REQUIREMENT: Copy out all the data, word for word.

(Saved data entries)

--- Begin ---

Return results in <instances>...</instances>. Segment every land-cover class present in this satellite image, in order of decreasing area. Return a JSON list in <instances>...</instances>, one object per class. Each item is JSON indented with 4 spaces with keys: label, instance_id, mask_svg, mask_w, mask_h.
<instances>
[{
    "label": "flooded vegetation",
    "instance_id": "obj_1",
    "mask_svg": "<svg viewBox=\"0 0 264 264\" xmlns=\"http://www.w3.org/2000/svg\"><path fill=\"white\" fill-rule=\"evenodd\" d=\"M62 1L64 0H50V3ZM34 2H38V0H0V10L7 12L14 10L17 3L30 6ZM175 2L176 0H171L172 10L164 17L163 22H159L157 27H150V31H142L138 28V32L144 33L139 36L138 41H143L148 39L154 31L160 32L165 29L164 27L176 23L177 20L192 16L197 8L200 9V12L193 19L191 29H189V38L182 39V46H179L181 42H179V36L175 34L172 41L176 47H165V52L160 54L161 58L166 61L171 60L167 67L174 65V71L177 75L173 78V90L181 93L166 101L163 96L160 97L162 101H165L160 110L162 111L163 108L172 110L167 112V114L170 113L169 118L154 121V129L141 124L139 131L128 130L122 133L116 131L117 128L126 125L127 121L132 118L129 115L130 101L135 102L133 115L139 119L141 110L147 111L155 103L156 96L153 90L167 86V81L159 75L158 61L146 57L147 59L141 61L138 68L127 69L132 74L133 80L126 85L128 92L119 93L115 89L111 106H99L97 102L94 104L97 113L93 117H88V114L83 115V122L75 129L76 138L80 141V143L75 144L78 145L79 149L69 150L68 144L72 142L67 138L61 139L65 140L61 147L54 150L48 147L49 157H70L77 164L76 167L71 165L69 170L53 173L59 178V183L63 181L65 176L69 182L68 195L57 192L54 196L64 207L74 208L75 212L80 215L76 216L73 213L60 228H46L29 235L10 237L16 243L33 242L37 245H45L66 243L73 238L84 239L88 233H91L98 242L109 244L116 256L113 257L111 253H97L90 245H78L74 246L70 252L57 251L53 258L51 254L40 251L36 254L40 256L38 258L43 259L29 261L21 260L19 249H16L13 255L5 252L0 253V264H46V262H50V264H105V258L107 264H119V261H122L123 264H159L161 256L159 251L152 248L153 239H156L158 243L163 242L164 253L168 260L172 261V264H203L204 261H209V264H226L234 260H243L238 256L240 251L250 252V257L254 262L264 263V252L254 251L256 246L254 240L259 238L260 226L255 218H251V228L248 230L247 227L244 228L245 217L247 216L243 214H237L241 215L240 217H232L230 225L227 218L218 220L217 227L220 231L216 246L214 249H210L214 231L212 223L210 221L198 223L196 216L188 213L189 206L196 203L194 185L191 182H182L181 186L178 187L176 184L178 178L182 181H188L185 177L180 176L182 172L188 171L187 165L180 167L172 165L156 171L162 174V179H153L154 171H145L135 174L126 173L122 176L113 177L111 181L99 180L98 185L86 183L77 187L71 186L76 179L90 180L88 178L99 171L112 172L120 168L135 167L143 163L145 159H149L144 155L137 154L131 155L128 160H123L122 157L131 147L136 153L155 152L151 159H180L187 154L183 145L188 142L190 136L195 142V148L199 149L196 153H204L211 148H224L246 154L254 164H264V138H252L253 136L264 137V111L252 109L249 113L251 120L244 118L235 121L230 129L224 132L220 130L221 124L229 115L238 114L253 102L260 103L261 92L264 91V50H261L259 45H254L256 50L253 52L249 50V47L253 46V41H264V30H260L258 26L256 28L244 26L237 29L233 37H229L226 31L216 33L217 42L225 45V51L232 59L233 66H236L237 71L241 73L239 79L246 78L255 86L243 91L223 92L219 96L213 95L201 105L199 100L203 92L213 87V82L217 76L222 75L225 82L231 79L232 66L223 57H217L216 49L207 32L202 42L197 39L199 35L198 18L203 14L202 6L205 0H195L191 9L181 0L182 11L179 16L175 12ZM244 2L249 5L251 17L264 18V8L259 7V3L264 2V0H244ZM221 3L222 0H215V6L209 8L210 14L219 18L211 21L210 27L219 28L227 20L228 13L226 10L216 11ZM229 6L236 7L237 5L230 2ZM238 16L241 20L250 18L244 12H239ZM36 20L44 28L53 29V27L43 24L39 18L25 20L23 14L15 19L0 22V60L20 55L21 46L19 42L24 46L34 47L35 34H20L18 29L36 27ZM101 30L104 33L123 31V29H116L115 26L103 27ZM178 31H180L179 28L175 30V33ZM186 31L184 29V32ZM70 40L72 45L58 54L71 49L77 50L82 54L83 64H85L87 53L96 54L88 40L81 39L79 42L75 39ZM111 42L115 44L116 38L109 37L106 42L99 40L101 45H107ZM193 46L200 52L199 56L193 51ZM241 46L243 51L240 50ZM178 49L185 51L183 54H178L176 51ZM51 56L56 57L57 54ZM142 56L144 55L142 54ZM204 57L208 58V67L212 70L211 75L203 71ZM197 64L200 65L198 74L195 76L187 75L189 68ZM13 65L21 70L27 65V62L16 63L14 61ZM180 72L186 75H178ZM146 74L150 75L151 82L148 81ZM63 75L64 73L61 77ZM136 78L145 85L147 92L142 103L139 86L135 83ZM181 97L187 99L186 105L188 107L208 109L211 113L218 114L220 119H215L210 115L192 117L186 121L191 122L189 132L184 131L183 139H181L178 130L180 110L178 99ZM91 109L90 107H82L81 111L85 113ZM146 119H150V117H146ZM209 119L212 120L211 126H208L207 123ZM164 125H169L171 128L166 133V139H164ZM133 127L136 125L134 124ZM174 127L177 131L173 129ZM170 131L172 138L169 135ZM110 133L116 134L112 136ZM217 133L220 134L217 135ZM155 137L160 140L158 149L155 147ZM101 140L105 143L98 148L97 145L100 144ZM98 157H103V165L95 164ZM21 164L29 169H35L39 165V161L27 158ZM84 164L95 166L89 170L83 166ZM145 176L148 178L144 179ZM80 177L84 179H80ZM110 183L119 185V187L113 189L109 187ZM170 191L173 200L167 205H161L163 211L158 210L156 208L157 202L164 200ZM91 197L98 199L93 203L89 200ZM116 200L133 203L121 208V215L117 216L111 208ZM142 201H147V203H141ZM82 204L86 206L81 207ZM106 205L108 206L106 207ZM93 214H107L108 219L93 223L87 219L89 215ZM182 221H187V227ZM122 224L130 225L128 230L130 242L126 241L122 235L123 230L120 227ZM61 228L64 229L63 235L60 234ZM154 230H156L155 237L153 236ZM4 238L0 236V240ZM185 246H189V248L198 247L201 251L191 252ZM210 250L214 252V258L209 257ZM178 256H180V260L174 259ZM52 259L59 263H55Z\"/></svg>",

--- End ---

THE ANSWER:
Return results in <instances>...</instances>. Segment every land-cover class present in this satellite image, in order of decreasing area. Return a JSON list in <instances>...</instances>, one object per class. Each item is JSON indented with 4 spaces with keys: label, instance_id, mask_svg, mask_w, mask_h.
<instances>
[{
    "label": "flooded vegetation",
    "instance_id": "obj_1",
    "mask_svg": "<svg viewBox=\"0 0 264 264\" xmlns=\"http://www.w3.org/2000/svg\"><path fill=\"white\" fill-rule=\"evenodd\" d=\"M62 1L64 0H50V3ZM34 2H38V0H0V10L7 12L14 10L17 3L30 6ZM175 2L176 0H171L172 10L164 17L163 22H159L157 27H150V31H142L138 28V32L144 33L139 36L138 41H143L148 39L154 31L160 32L165 29L164 27L176 23L177 20L192 16L197 8L200 9V12L193 19L191 29H189V38L182 39V46H179L181 42H179V36L175 34L172 41L176 47H165V52L160 54L161 58L166 61L171 60L167 67L174 65V71L177 75L173 78V90L181 93L166 101L163 96L160 97L162 101H165L160 110L162 111L163 108L172 110L167 112V114L170 113L169 118L154 121V129L141 124L139 131L128 130L122 133L116 131L117 128L126 125L127 121L132 118L129 115L130 101L135 102L133 115L139 119L141 110L147 111L155 103L156 96L153 90L167 86V81L159 75L158 61L146 57L147 59L141 61L138 68L127 69L132 74L133 80L126 85L128 92L119 93L115 89L111 106H99L97 102L94 104L97 113L93 117H88V114L83 115V122L75 129L76 138L80 141V143L75 144L78 145L79 149L69 150L68 144L72 142L67 138L61 139L65 140L61 147L54 150L48 147L49 157H70L77 164L76 167L71 165L69 170L53 173L59 178V183L63 181L65 176L69 182L68 195L57 192L54 196L64 207L74 208L75 212L80 215L76 216L73 213L60 228H46L29 235L10 237L16 243L33 242L37 245H45L66 243L73 238L84 239L88 233H91L98 242L109 244L116 256L113 257L111 253H97L90 245H78L74 246L70 252L57 251L53 258L51 254L40 251L36 254L40 256L38 258L43 259L29 261L21 260L19 249H16L13 255L5 252L0 253V264H46V262H50V264H105V258L107 264H119V261H122L123 264H159L161 256L159 251L152 248L153 239H156L158 243L163 242L164 253L168 260L172 261V264H203L204 261H209V264H226L234 260H243L238 256L240 251L250 252V257L254 262L264 263V252L254 251L256 246L254 240L259 238L260 226L255 218H251V228L248 230L247 227L244 228L245 217L247 216L243 214H237L241 215L240 217H232L230 225L227 218L218 220L217 227L220 231L216 246L214 249H210L214 231L212 223L210 221L198 223L196 216L188 213L189 206L196 203L194 185L191 182H182L181 186L178 187L176 184L178 178L182 181H188L185 177L180 176L182 172L188 171L187 165L180 167L172 165L156 171L162 174V179H153L154 171H145L135 174L126 173L122 176L113 177L111 181L99 180L98 185L86 183L77 187L71 186L76 179L90 180L88 178L99 171L112 172L120 168L135 167L143 163L145 159H149L144 155L137 154L131 155L128 160H123L122 157L131 147L136 153L155 152L151 159H180L187 154L183 145L188 142L190 136L195 142V148L199 149L196 153H204L211 148H224L246 154L254 164H264V138H252L253 136L264 137V111L252 109L249 113L251 120L244 118L235 121L230 129L224 132L220 130L221 124L229 115L238 114L253 102L260 103L261 92L264 91V50H261L259 45H254L256 50L253 52L249 50V47L253 46V41H264V30H260L258 26L256 28L244 26L237 29L233 37H229L226 31L216 33L217 42L225 45V51L232 59L233 66H236L237 71L241 73L239 79L246 78L255 86L243 91L223 92L219 96L213 95L201 105L199 100L203 92L213 87V82L217 76L222 75L225 82L231 79L232 66L223 57H217L216 49L207 32L202 42L197 39L199 35L198 18L203 14L202 6L205 0H195L191 9L181 0L182 11L179 16L175 12ZM244 2L249 5L251 17L264 18V8L259 7V3L264 2V0H244ZM221 3L222 0H215V6L209 8L210 14L219 18L211 21L210 27L219 28L227 20L228 13L226 10L216 11ZM229 6L236 7L237 5L230 2ZM238 16L241 20L250 18L244 12H239ZM36 20L44 28L53 29V27L43 24L39 18L25 20L23 14L15 19L0 22V60L20 55L21 46L19 42L24 46L34 47L35 34H20L18 29L36 27ZM101 30L104 33L123 31V29H116L115 26L103 27ZM178 31H180L179 28L175 30V33ZM186 31L184 29V32ZM70 40L72 45L58 54L71 49L77 50L82 54L83 64H85L87 53L96 54L88 40L81 39L79 42L75 39ZM111 42L115 44L116 38L109 37L106 42L99 40L101 45H107ZM193 46L200 52L199 56L193 51ZM241 46L243 51L240 50ZM178 49L185 51L183 54H178L176 51ZM51 56L56 57L57 54ZM142 56L144 55L142 54ZM204 57L208 58V67L212 70L211 75L203 71ZM197 64L200 65L198 74L195 76L187 75L189 68ZM13 65L21 70L27 65V62L16 63L14 61ZM180 72L186 75H178ZM146 74L150 75L151 82L148 81ZM63 75L64 73L61 77ZM136 78L145 85L147 92L142 103L139 86L135 83ZM181 97L187 99L186 105L188 107L208 109L211 113L218 114L220 119H215L210 115L192 117L186 121L191 122L189 132L184 131L183 139H181L178 130L180 110L178 99ZM91 109L90 107H82L81 111L85 113ZM146 119H150V117H146ZM209 119L212 120L211 126H208L207 123ZM164 125H169L171 128L166 133V139H164ZM133 127L136 125L134 124ZM174 127L177 131L173 129ZM170 131L172 138L169 135ZM110 133L116 134L112 136ZM217 133L220 134L217 135ZM155 137L160 140L158 149L155 147ZM101 140L105 143L98 148L97 145L100 144ZM98 157H103V165L95 164ZM21 164L29 169H35L39 165V161L27 158ZM84 164L95 166L89 170L83 166ZM145 176L148 178L144 179ZM80 177L84 179H80ZM110 183L119 185V187L113 189L109 187ZM170 191L173 200L167 205H161L163 211L158 210L156 208L157 202L164 200ZM91 197L98 199L93 203L89 200ZM116 200L133 203L121 208V215L117 216L111 208ZM142 201H147V203H141ZM82 204L86 206L81 207ZM106 205L108 206L106 207ZM93 214H107L108 219L93 223L87 219L89 215ZM182 221H187V227ZM122 224L130 225L128 230L130 242L126 241L122 235L123 230L120 227ZM61 228L64 229L63 235L60 234ZM154 230H156L155 237L153 236ZM4 238L0 236V240ZM185 246H189V248L198 247L201 251L191 252ZM210 250L214 252V258L209 257ZM178 256H180V260L174 259ZM52 259L59 263H55Z\"/></svg>",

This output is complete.